What causes this reduction in accommodative amplitude and eventual progression to presbyopia?  Any of a number of the sub-components of the accommodative process could be responsible.  These include weakening of the ciliary body, loss of elasticity of Bruch's membrane, the zonules, the capsule, and even the lens.  Growth of the lens takes up space in the eye and reduces the tautness of the lens zonules and finally, there is increased sclerosis or hardness of the lens which amounts to lost pliability.  This increased growth is accompanied by an increased index of refraction and bigger changes in index as well as higher curvatures.  In spite of this the degree of myopia doesn't increase with age.  This is called the lens paradox.  It may be explained by a more uniform overall index of refraction that causes most of the refraction to occur at the front and back surfaces of the lens rather than continuously at the many isoindical surfaces inside the lens.
 
The reduction of strength of the ciliary body is probably a secondary effect to loss of amplitude.  We loose amplitude throughout life and it is unlikely that this is the result of muscle degeneration.  However, if a muscle is not used, it atrophies.  Loss of elasticity is a hypothetical possibility but it has not been tested.  Increased diameter and thickness of the lens certainly reduces the efficiency of the zonules.  Finally sclerosis is a factor but by itself it is not correlated with age to account for all of the effects.

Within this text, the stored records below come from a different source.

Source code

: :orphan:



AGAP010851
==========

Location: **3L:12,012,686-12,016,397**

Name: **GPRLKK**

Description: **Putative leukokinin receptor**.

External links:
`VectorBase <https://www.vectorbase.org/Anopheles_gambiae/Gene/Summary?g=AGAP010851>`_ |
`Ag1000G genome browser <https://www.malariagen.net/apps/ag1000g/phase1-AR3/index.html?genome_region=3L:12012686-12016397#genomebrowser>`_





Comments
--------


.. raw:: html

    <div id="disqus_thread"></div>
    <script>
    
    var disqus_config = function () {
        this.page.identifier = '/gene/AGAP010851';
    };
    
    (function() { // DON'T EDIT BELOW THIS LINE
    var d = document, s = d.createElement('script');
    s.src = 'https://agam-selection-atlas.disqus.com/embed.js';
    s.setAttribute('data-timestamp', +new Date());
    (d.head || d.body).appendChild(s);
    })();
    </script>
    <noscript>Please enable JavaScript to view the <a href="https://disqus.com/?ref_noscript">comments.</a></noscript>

Recently (ARVO 1997) it has been shown that the lens has reduced pliablity in presbyopia; however the main factor that reduces the amplitude of accommodation is the large diameter of the continually growing lens.  It is very likely that surgical techniques will be developed in the next two decades that will restore accommodation in presbyopia with polymers injected into the empty lens capsule upon lens removal in cataract surgery.  There have been attempts to sew scleral rings that expand the aperture that supports the lens and ciliary body.  These have already been conducted on humans with some success.  Several diopters of accommodation have been demonstrated following some of the surgical procedures, however residual refractive errors occur that require glasses, contact lenses, or refractive corneal surgery.

Review Questions:

  1. List 5 possible ways to vary the optical power of an eye.
  2. What is a Scheiner pupil?
  3. What are isoindical surfaces of the lens?
  4. What is the role of the Edinger Westphal nucleus in accommodation?
  5. Calculate the estimated amplitude of accommodation for a 30 year old.